An offhand response to the question, “What do you not want in a submission?” made by Tin House editorial staff: “...For such a small insect, cicadas sure show up a lot in poetry and fiction. It sounds silly take issue with it, but the point is that it smacks of device, which in turn interrupts the dream... (Bullseye, Poets and Writers, Sept/Oct 09)” has me, of course, also musing in the dark... well, why? Why would so many writer’s minds gravitate to the image of a cicada? Tell me what you think...I have my own ethereal impressions—what a soothing antidote the sound provides for instance, to the high speed buzz of the internet (which I love as much as the next writer).

I (of course) have a cicada poem—well, two, but they came fifteen years apart. And don’t come near nailing cicada essence like Adrien Stoutenburg does in Cicada: he sang like a driven nail / and his skinless eyes looked out / wanting himself as he was. And later in stanza three: Some jewel work straining in his thigh / broke like a kindgom./ I let him go... (poem--originally published in The New Yorker in 1957--appears in its entirety a bit down the page here: http://en.wikipedia.org/wiki/Adrien_Stoutenburg).

But I do have cicadas to thank for drop-kicking me into the gut of workshop blues when the opening lines to The Chanter’s Daughter were challenged for mixing metaphors...The poem opens, When she sings / she unearths the air-dance cicadas know; wings sear the dark with colors for your ears ... and the larger criticism had to do with the historical irresponsibility of referring to the holocaust, which I had not lived through myself. As a first year grad student, starry eyed from a year of studying astrology and tarot, busy believing writing emerges from some mythic place you cannot frame or limit, I took the comments personally, not yet having developed that protective husk you need to survive any creative writing program with your soul intact.

When the poem was published later that year in Kalliope (Vol. XVI. No. 2, 1994), already underway with the peculiar disassociation from joy that came to characterize my relationship with my writing then, I remember feeling like a mistake had been made—I’d pulled the wool over these editors’ eyes, they hadn’t seen as clearly as my instructor.

When, months later I actually sat down and read the magazine from cover to cover, I found I was in the company of poets I admired; in particular, Maureen Hurley—who came to Monte Rio School with a visiting poet program when I was in seventh grade.
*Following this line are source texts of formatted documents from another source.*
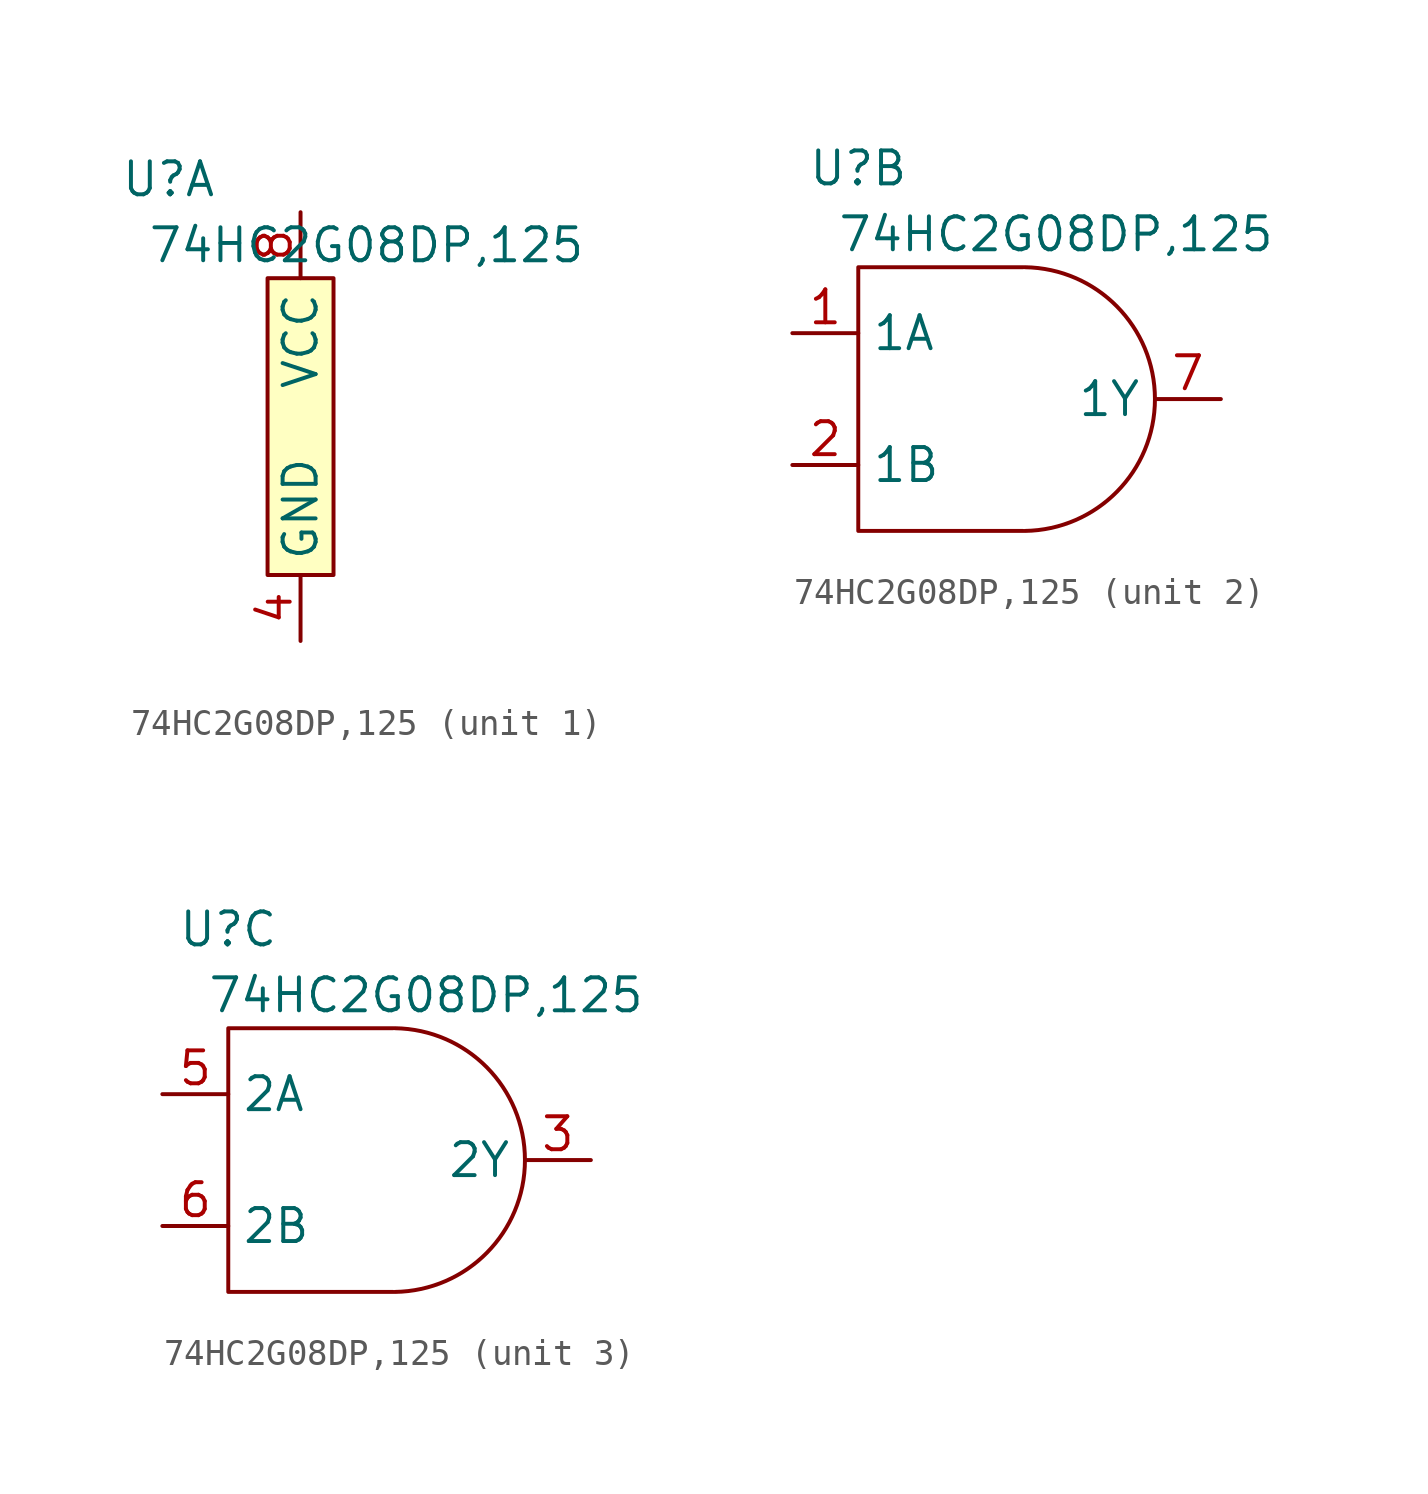
<source format=kicad_sym>
(kicad_symbol_lib
  (version 20211014)
  (generator kicad_symbol_editor)
  (symbol "74HC2G08DP,125"
    (property "Reference" "U"
      (at -5.08 8.89 0)
      (effects (font (size 1.27 1.27))))
    (property "Value" "74HC2G08DP,125"
      (at 2.54 6.35 0)
      (effects (font (size 1.27 1.27))))
    (property "ki_locked" ""
      (at 0 0 0)
      (effects (font (size 1.27 1.27))))
    (symbol "74HC2G08DP,125_1_1"
      (rectangle (start -1.27 -6.35) (end 1.27 5.08) (stroke (width 0) (type default) (color 0 0 0 0)) (fill (type background)))
      (pin passive line (at 0 -8.89 90) (length 2.54) (name "GND" (effects (font (size 1.27 1.27)))) (number "4" (effects (font (size 1.27 1.27)))))
      (pin passive line (at 0 7.62 270) (length 2.54) (name "VCC" (effects (font (size 1.27 1.27)))) (number "8" (effects (font (size 1.27 1.27))))))
    (symbol "74HC2G08DP,125_2_1"
      (polyline (pts (xy 1.27 5.08) (xy -5.08 5.08) (xy -5.08 -5.08) (xy 1.27 -5.08)) (stroke (width 0) (type default) (color 0 0 0 0)) (fill (type none)))
      (arc (start 1.3413 -5.08) (mid 6.3505 0) (end 1.3413 5.08) (stroke (width 0) (type default) (color 0 0 0 0)) (fill (type none)))
      (pin passive line (at -7.62 2.54 0) (length 2.54) (name "1A" (effects (font (size 1.27 1.27)))) (number "1" (effects (font (size 1.27 1.27)))))
      (pin passive line (at -7.62 -2.54 0) (length 2.54) (name "1B" (effects (font (size 1.27 1.27)))) (number "2" (effects (font (size 1.27 1.27)))))
      (pin passive line (at 8.89 0 180) (length 2.54) (name "1Y" (effects (font (size 1.27 1.27)))) (number "7" (effects (font (size 1.27 1.27))))))
    (symbol "74HC2G08DP,125_3_1"
      (polyline (pts (xy 1.27 5.08) (xy -5.08 5.08) (xy -5.08 -5.08) (xy 1.27 -5.08)) (stroke (width 0) (type default) (color 0 0 0 0)) (fill (type none)))
      (arc (start 1.3413 -5.08) (mid 6.3505 0) (end 1.3413 5.08) (stroke (width 0) (type default) (color 0 0 0 0)) (fill (type none)))
      (pin passive line (at 8.89 0 180) (length 2.54) (name "2Y" (effects (font (size 1.27 1.27)))) (number "3" (effects (font (size 1.27 1.27)))))
      (pin passive line (at -7.62 2.54 0) (length 2.54) (name "2A" (effects (font (size 1.27 1.27)))) (number "5" (effects (font (size 1.27 1.27)))))
      (pin passive line (at -7.62 -2.54 0) (length 2.54) (name "2B" (effects (font (size 1.27 1.27)))) (number "6" (effects (font (size 1.27 1.27))))))))
</source>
We’d recently left an Illinois commune and landed in the crazy midst of Starret Hill families (trying to survive the drug culture and poverty of the green, dripping winters under the redwoods), my parents on the verge of divorce. And Hurley walked in--a quiet unassuming woman who spoke to us about words and their resonance, taking down our associations and connecting them until the entire board was covered in a web and I lost some of the fear of my new classmates.

Back in the heartland as a graduate student, just the sight of Hurley’s name (as well as a phone call to my undergraduate writing teacher) rescued me from the feeling of alienation threatening to take over. As self-absorbed as I was, I did recognize the closing of a circle with gratitude.

That confrontation—experience of being shaken as a young writer—has its place—I see now. I do still believe writing comes from a mythic place you cannot limit or frame, but I’m grateful for having been challenged by the convictions of established, charismatic, intelligent writers. And, the saying goes, that which doesn’t kill you serves to make you stronger. Here’s to the magnificent cicada...And to the editors at Tin House, I'll consider waiting another fifteen years before I write about cicadas again...unless, of course, I master the art of using the image to propel my reader more deeply into the fictional dream.